Stuxnet achieved this by infecting the computers which controlled the centrifuges in Iran's uranium enrichment facility at Natanz. Designed to specifically target the proprietary software that runs Siemens industrial equipment (including the Iranian centrifuges), Stuxnet caused malfunctions which abruptly changed the speed of the centrifuges, damaging or destroying their sensitive parts.
In what one anonymous U.S. official called "the most brilliant part of the code," Stuxnet covered its tracks by sending the facility's control room false reports that all equipment was operating normally. This eventually led the Natanz facility to assign observers with radios to watch the centrifuges.
The virus's designers hoped "that the Iranians would blame bad parts, or bad engineering, or just incompetence." Iran's attempts to trace the problem proved as detrimental to their operations as the sabotage itself; they shut down many unaffected centrifuges along with the damaged ones.

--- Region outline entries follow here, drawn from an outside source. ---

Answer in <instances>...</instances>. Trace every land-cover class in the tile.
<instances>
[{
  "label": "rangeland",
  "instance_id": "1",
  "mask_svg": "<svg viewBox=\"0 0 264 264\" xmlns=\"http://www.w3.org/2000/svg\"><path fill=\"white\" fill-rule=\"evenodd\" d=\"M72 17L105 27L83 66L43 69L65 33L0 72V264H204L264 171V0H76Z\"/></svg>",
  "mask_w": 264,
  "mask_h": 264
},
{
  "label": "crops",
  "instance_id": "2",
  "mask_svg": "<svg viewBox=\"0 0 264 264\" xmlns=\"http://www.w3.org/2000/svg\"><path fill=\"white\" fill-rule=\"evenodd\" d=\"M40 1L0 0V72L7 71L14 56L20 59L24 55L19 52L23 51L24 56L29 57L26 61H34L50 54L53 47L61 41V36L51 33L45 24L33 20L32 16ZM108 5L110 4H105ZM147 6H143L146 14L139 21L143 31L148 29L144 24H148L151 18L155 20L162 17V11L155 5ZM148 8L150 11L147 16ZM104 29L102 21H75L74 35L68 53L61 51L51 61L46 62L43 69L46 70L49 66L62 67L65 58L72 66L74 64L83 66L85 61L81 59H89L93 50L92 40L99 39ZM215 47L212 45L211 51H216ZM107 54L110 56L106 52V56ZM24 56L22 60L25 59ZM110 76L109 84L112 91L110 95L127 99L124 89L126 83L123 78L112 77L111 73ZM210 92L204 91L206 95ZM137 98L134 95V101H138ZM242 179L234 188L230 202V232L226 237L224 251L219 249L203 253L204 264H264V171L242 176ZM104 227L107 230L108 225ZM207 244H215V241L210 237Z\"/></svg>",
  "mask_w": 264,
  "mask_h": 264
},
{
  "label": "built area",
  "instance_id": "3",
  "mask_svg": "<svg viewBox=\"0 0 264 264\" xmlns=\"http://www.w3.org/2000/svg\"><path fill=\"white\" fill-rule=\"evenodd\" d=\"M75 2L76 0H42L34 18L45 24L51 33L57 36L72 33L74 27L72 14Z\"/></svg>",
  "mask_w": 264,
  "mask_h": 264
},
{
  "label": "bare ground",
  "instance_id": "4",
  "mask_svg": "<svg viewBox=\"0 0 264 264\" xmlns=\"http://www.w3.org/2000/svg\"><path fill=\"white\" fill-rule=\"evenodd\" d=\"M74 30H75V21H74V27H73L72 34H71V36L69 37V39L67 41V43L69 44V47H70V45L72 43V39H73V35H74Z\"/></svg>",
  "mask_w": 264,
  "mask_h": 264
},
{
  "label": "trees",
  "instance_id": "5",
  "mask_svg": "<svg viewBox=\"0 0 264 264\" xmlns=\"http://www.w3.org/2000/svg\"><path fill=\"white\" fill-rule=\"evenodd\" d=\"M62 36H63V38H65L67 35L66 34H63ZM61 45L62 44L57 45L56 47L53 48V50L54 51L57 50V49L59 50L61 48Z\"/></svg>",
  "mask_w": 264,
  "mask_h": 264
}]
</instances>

Despite some claims to the contrary, Olympic Games appears to comply fully with the "rules of cyber-engagement" released last Spring. That policy requires U.S. cyber-attacks to minimize collateral damage and prevent civilian casualties, which the precisely targeted nature of the Stuxnet attacks facilitated in a way which might have been impossible with conventional military action. The active involvement from President Obama described in the New York Times report is also in keeping with the rules of engagement, which require explicit authorization from the president for the offensive use of cyber-weapons against a nation with which the U.S. is not at war.
Intelligence-gathering operations are more broadly authorized under the Pentagon's rules.
The New York Times report on Stuxnet broke amid furor over the emergence of a remarkably sophisticated espionage worm called "Flame" targeting computers in the Middle East - especially Iran.
Like Stuxnet, Flame is widely assumed to be the work of a nation-state. Initial reports cited similarities in the way the worms spread, their targeted nature, and aspects of their programming structure as possible indicators of a relationship between the attacks.
However, a recent report in PCMag offered evidence that Flame is not related to Stuxnet. Despite initial speculation, Flame is not built on the "TildeD" platform shared by Stuxnet and its successor Duqu (presumably also a U.S.-Israeli project). Unlike Stuxnet and Duqu, which were both written entirely in C and C++, important sections of Flame are written in Lua. Also unique to Flame is its use of pre-built third-party modules for some of its functions. It now appears possible that Flame could be the work of someone other than the U.S.-Israeli team who designed Stuxnet and Duqu.
Officially, U.S. authorities "say that [Flame] was not part of Olympic Games. They have declined to say whether the United States was responsible for the Flame attacks," but if Flame does prove to be a U.S. operation, it would be perfectly legal under the rules of engagement.
Sources within the Obama administration estimate that Olympic Games set Iran's nuclear program back by a year and a half to two years. Other analysts point out that Iran has steadily rebuilt its uranium enrichment program. In either case, the lasting legacy of Olympic Games may be simply "proof of the potential power of a cyberweapon."